Correct. By explicit bpf_rcu_read_lock() in case of sleepable progs
or just by using them in normal bpf progs that have implicit rcu_read_lock()
done before calling into them.

> I'm not very familiar with the BPF verifier, but I believe
> there is still a risk in directly calling these kfuns even if
> in_rcu_cs() is true.
>
> Maby what we actually need here is to enforce BPF verifier to check
> env->cur_state->active_rcu_lock is true when we want to call these kfuncs.

active_rcu_lock means explicit bpf_rcu_read_lock.
Currently we do allow bpf_rcu_read_lock in non-sleepable, but it's pointless.

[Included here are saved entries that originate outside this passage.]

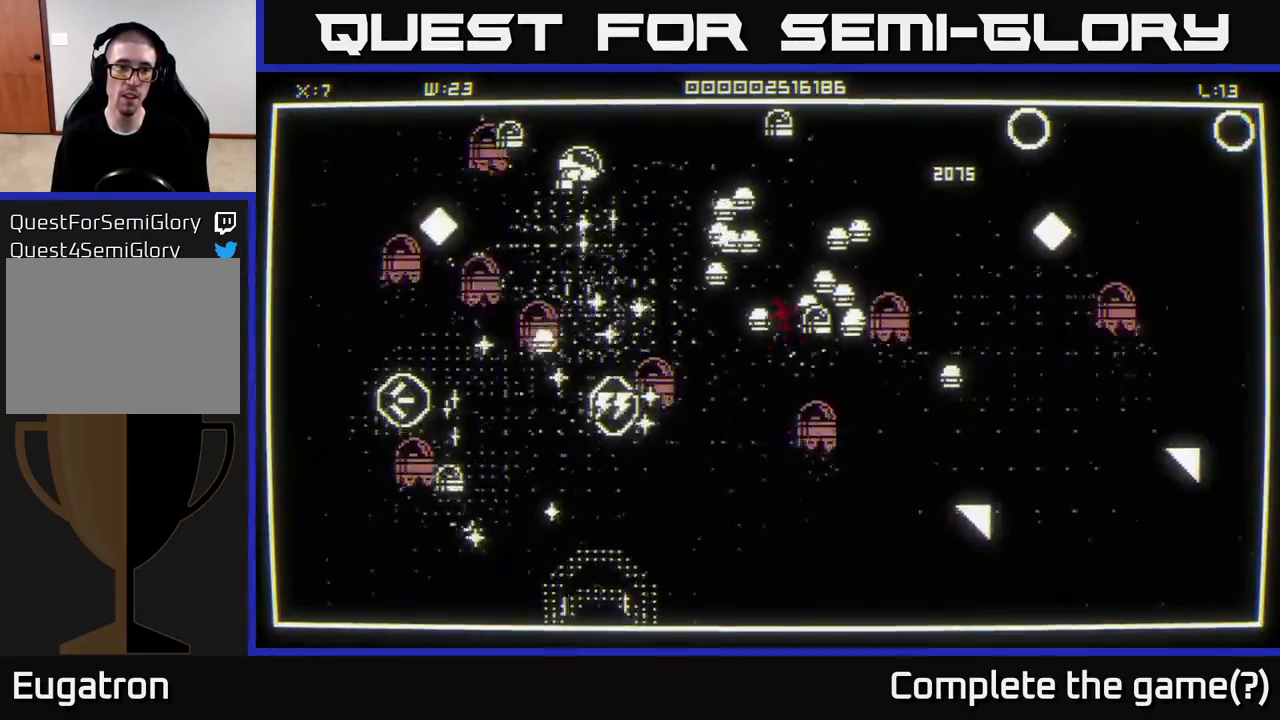
{"buttons": [], "left_stick": "down", "right_stick": "down", "events": [[183, "left_stick", "down"]]}
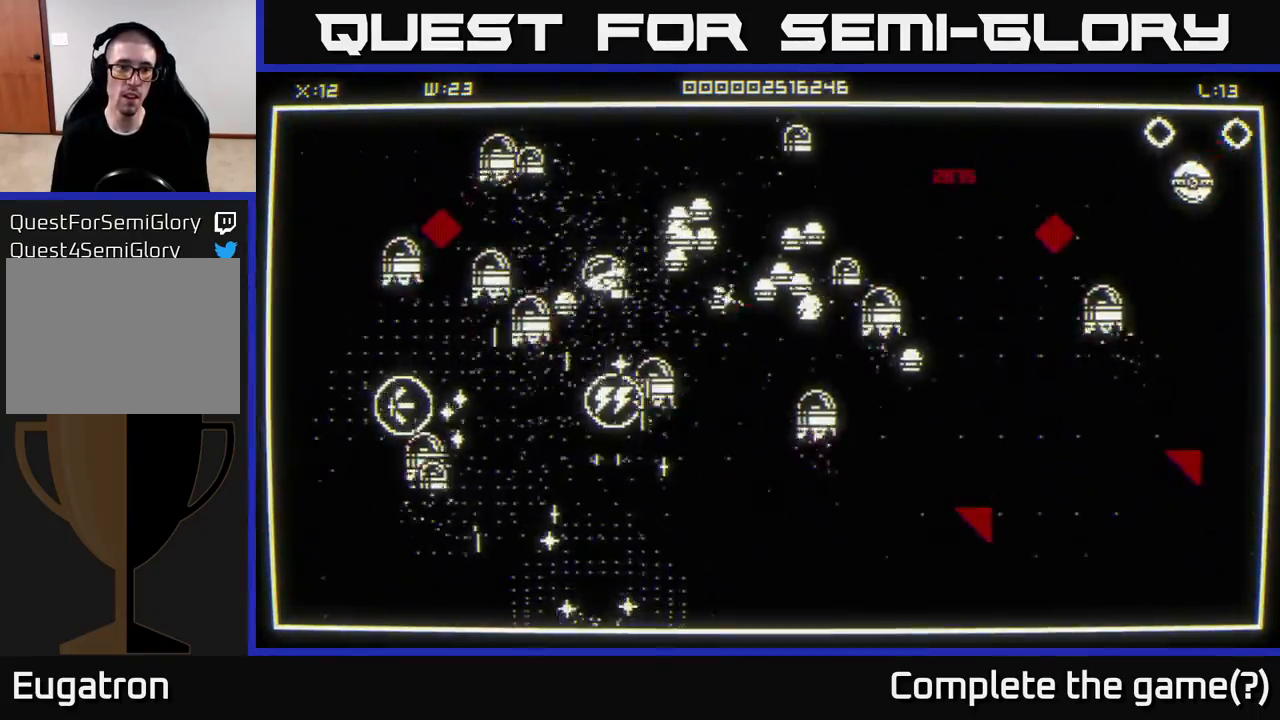
{"buttons": [], "left_stick": "center", "right_stick": "up", "events": [[317, "left_stick", "down-left"], [383, "right_stick", "up"], [467, "left_stick", "center"]]}
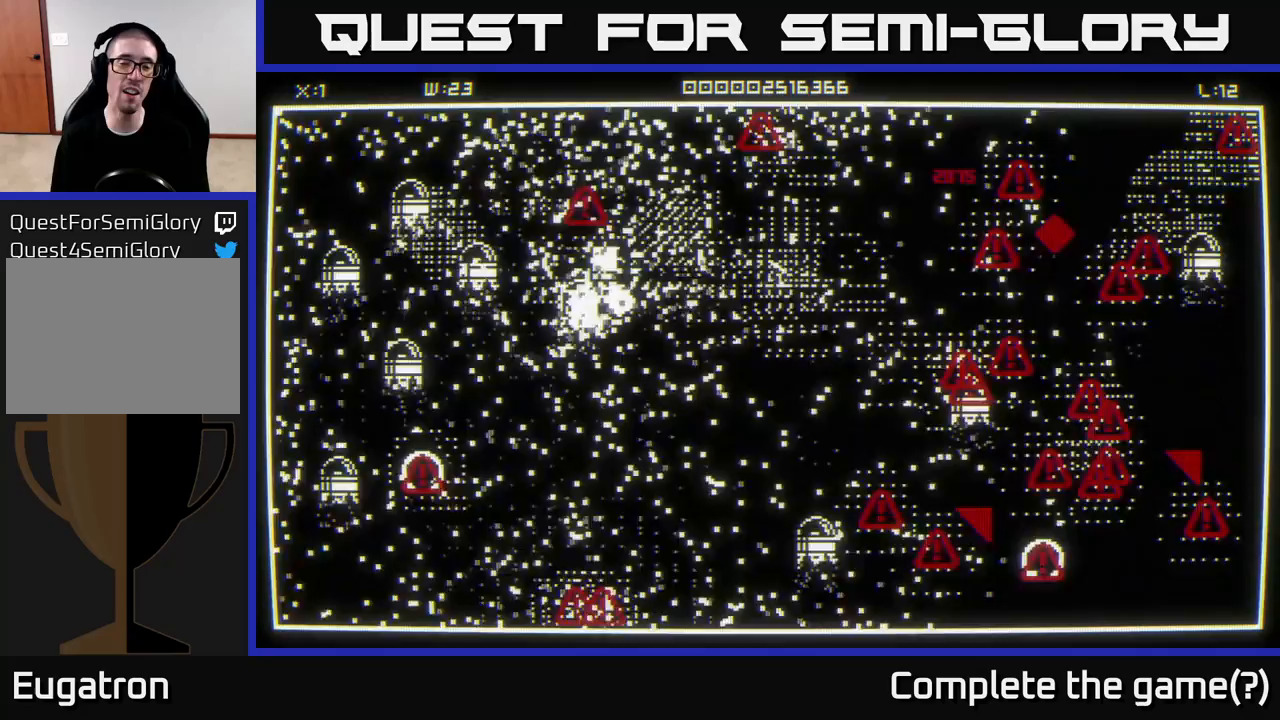
{"buttons": [], "left_stick": "down-left", "right_stick": "left", "events": [[17, "right_stick", "center"], [83, "left_stick", "down"], [200, "left_stick", "down-left"], [383, "right_stick", "left"]]}
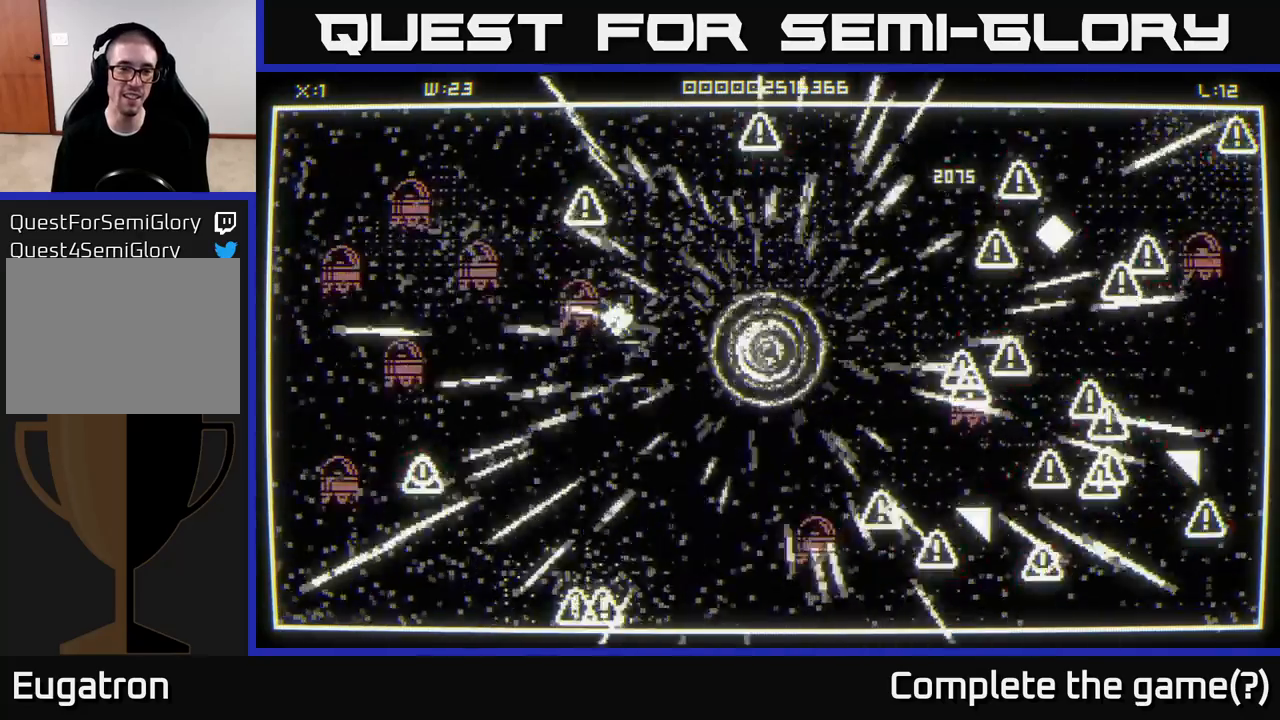
{"buttons": [], "left_stick": "down-left", "right_stick": "down-left", "events": [[83, "left_stick", "left"], [283, "left_stick", "down-left"], [300, "right_stick", "down-left"]]}
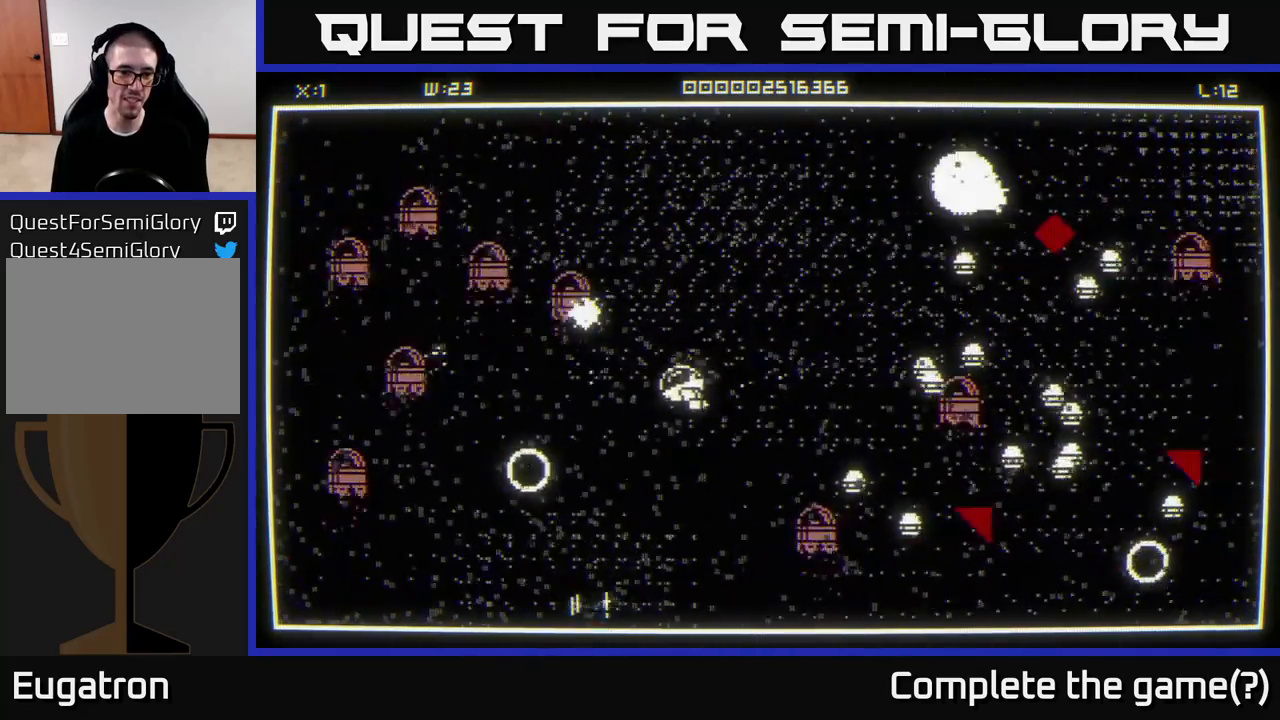
{"buttons": [], "left_stick": "down-left", "right_stick": "down-right", "events": [[83, "left_stick", "left"], [333, "left_stick", "down-left"], [400, "right_stick", "down-right"]]}
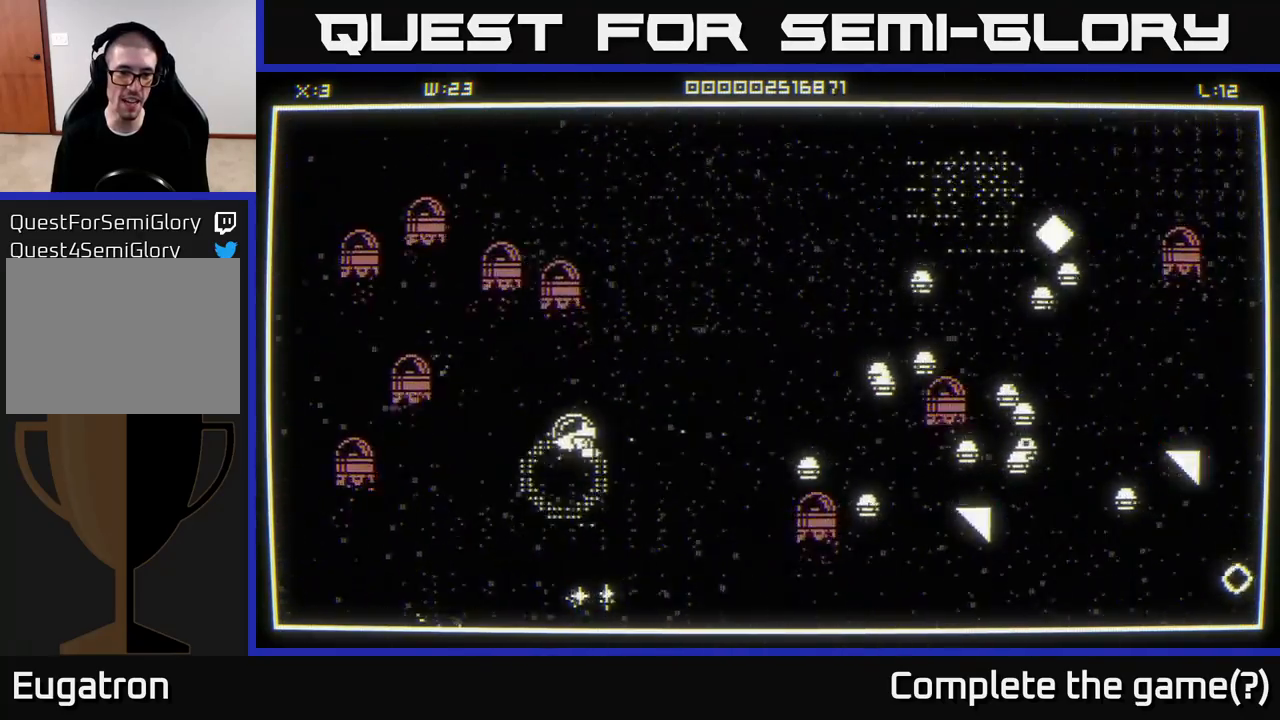
{"buttons": [], "left_stick": "up-right", "right_stick": "right", "events": [[17, "left_stick", "down"], [183, "right_stick", "right"], [233, "left_stick", "down-right"], [500, "left_stick", "up-right"]]}
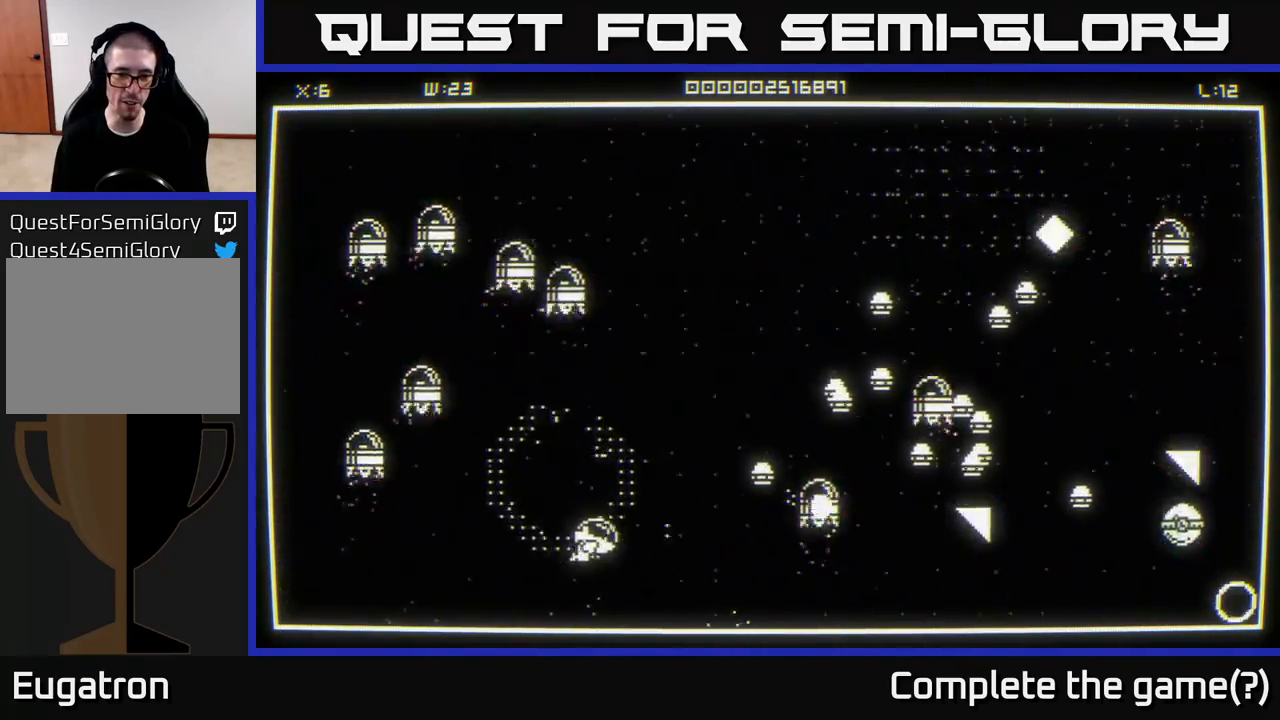
{"buttons": [], "left_stick": "up-right", "right_stick": "right", "events": []}
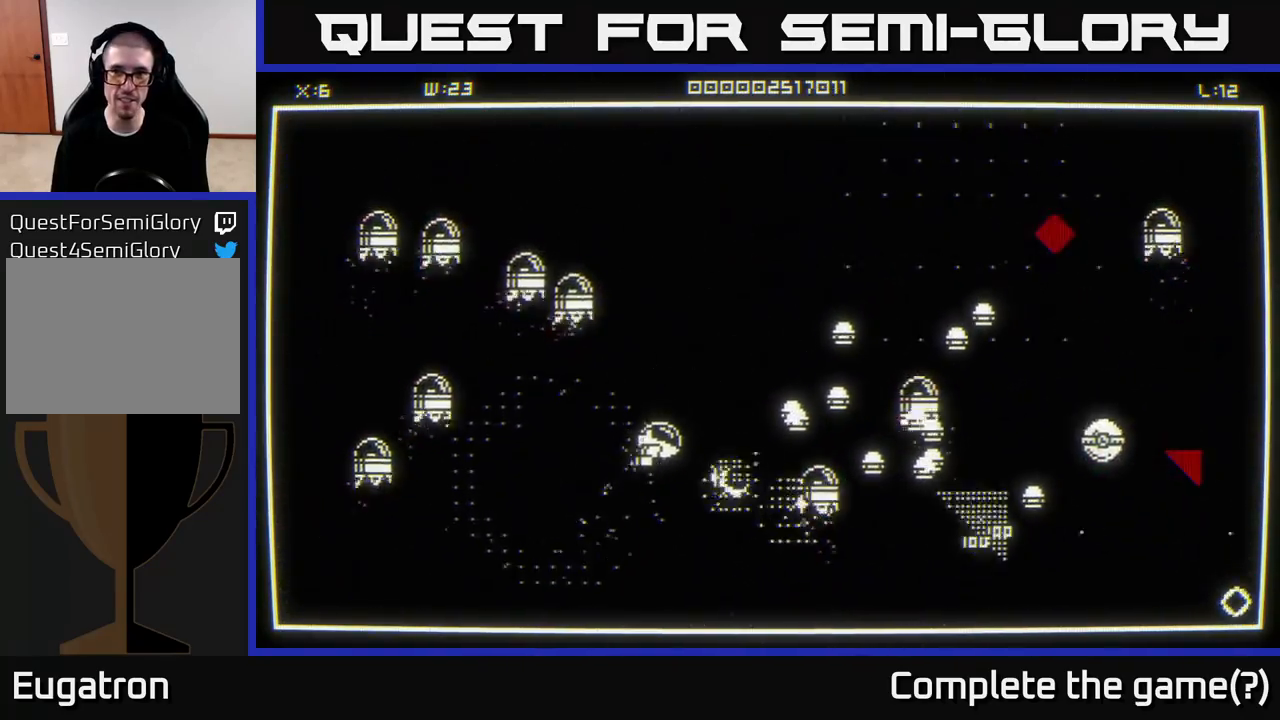
{"buttons": [], "left_stick": "up", "right_stick": "right", "events": [[383, "left_stick", "up"]]}
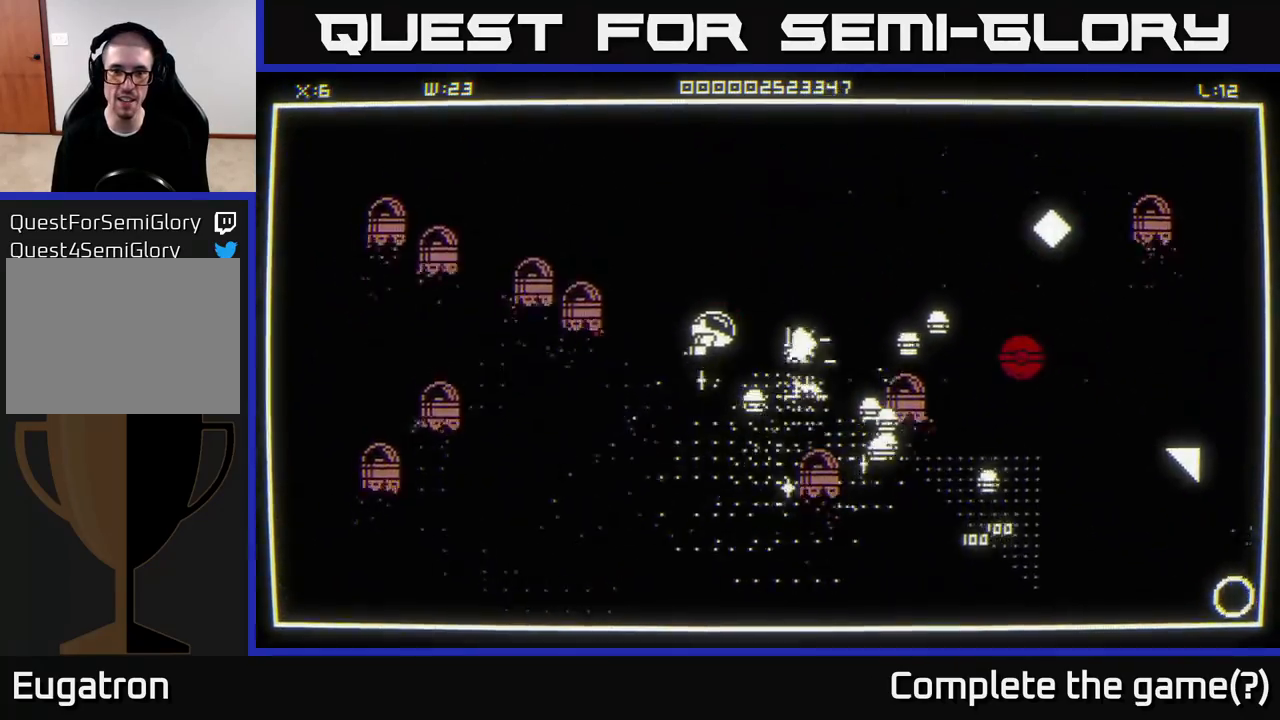
{"buttons": [], "left_stick": "up-left", "right_stick": "down-right", "events": [[133, "right_stick", "down-right"], [217, "left_stick", "right"], [267, "left_stick", "down"], [417, "left_stick", "up-left"]]}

Technically we can extend the check:
                if (in_rbtree_lock_required_cb(env) && (rcu_lock ||
rcu_unlock)) {
                        verbose(env, "Calling
bpf_rcu_read_{lock,unlock} in unnecessary rbtree callback\n");
                        return -EACCES;
                }
to discourage their use in all non-sleepable, but it will break some progs.

I think it's ok to check in_rcu_cs() to allow bpf_iter_process_*().
If bpf prog adds explicit and unnecessary bpf_rcu_read_lock() around
the iter ops it won't do any harm.
Just need to make sure that rcu unlock logic:
                } else if (rcu_unlock) {
                        bpf_for_each_reg_in_vstate(env->cur_state,
state, reg, ({
                                if (reg->type & MEM_RCU) {
                                        reg->type &= ~(MEM_RCU |
PTR_MAYBE_NULL);
                                        reg->type |= PTR_UNTRUSTED;
                                }
                        }));
clears iter state that depends on rcu.

I thought about changing mark_stack_slots_iter() to do
st->type = PTR_TO_STACK | MEM_RCU;
so that the above clearing logic kicks in,
but it might be better to have something iter specific.
is_iter_reg_valid_init() should probably be changed to
make sure reg->type is not UNTRUSTED.

Andrii,
do you have better suggestions?